● **EXERCISE PROMPT**
Where a line of the material includes the string "down", copy that line.

● **TASK MATERIAL**
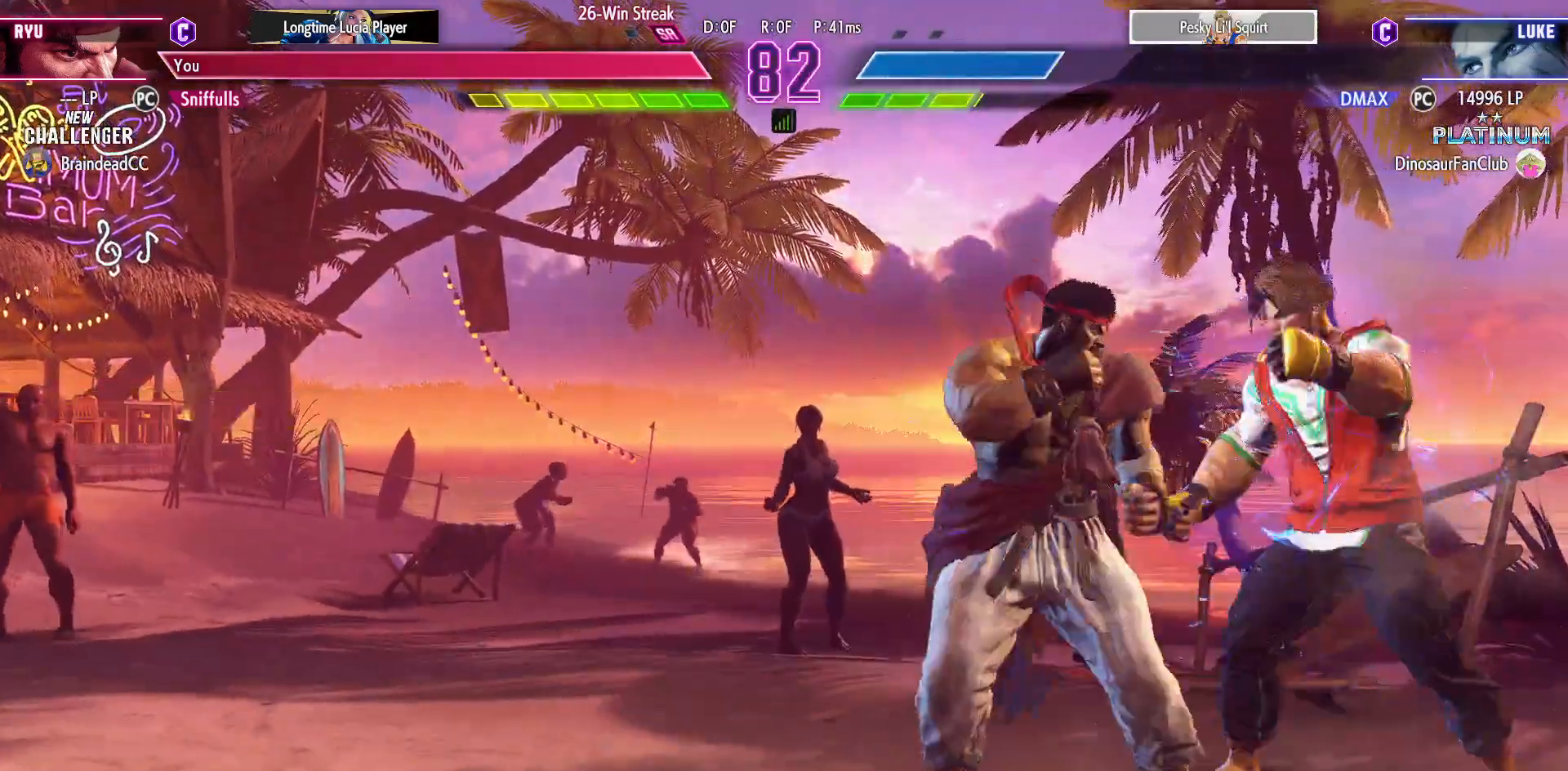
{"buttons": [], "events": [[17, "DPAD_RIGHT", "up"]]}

==

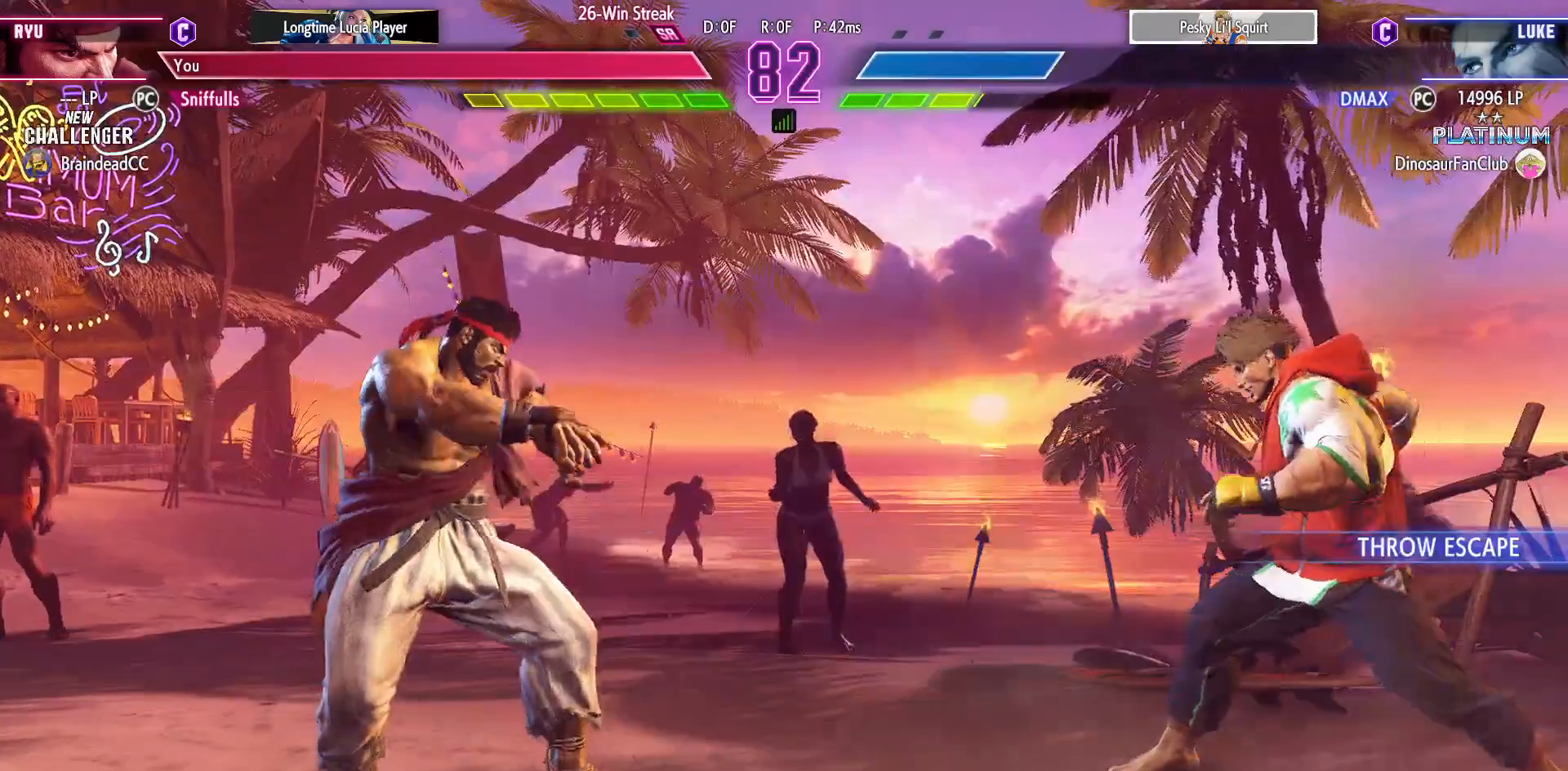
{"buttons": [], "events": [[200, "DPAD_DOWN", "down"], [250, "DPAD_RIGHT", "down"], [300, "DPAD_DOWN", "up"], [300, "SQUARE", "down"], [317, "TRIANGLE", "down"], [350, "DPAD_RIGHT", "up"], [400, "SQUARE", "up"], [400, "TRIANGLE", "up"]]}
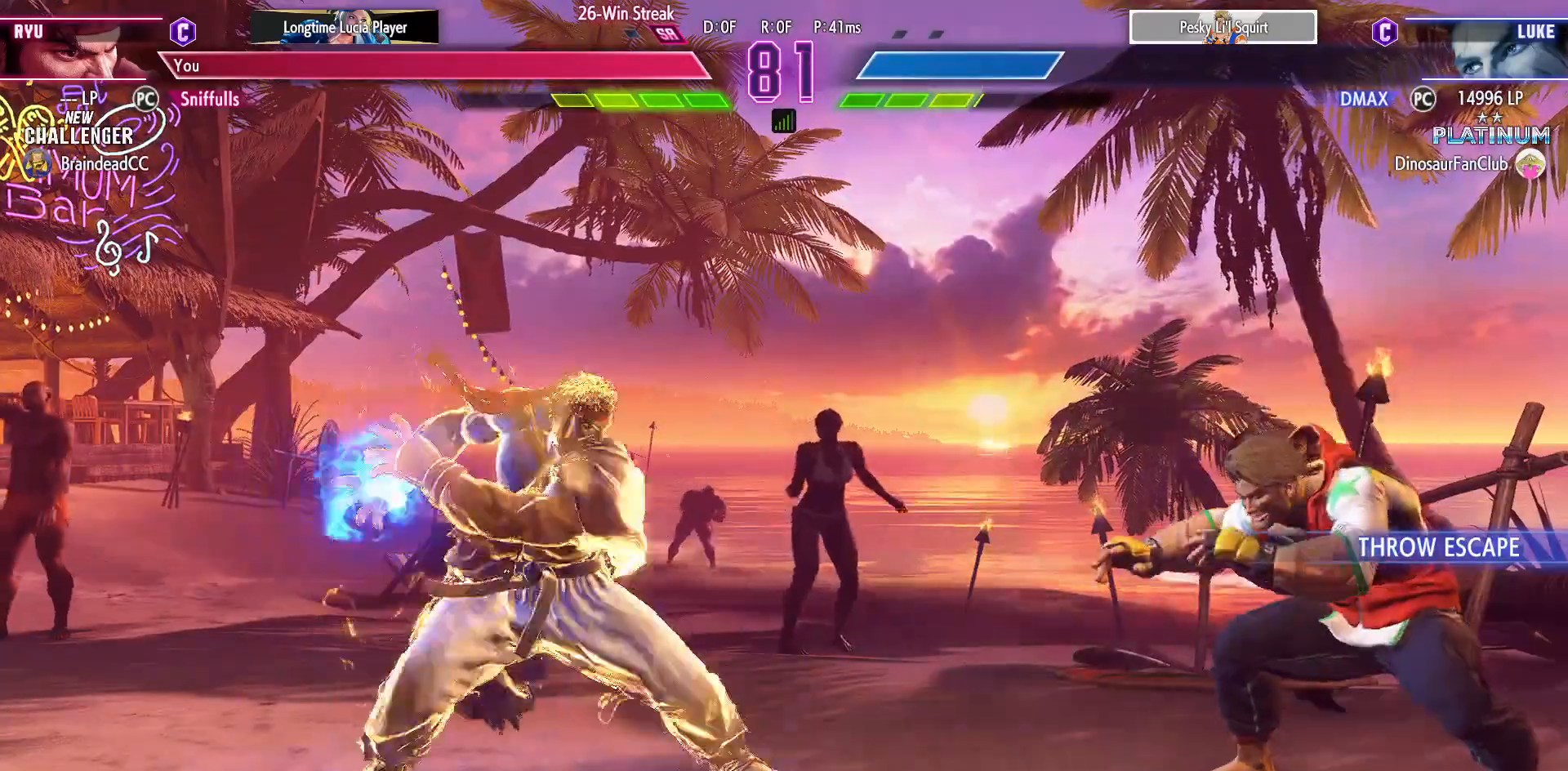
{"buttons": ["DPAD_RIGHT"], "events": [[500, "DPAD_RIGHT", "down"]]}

● **RESULT OF THIS EXERCISE**
{"buttons": [], "events": [[200, "DPAD_DOWN", "down"], [250, "DPAD_RIGHT", "down"], [300, "DPAD_DOWN", "up"], [300, "SQUARE", "down"], [317, "TRIANGLE", "down"], [350, "DPAD_RIGHT", "up"], [400, "SQUARE", "up"], [400, "TRIANGLE", "up"]]}
{"buttons": ["DPAD_RIGHT"], "events": [[500, "DPAD_RIGHT", "down"]]}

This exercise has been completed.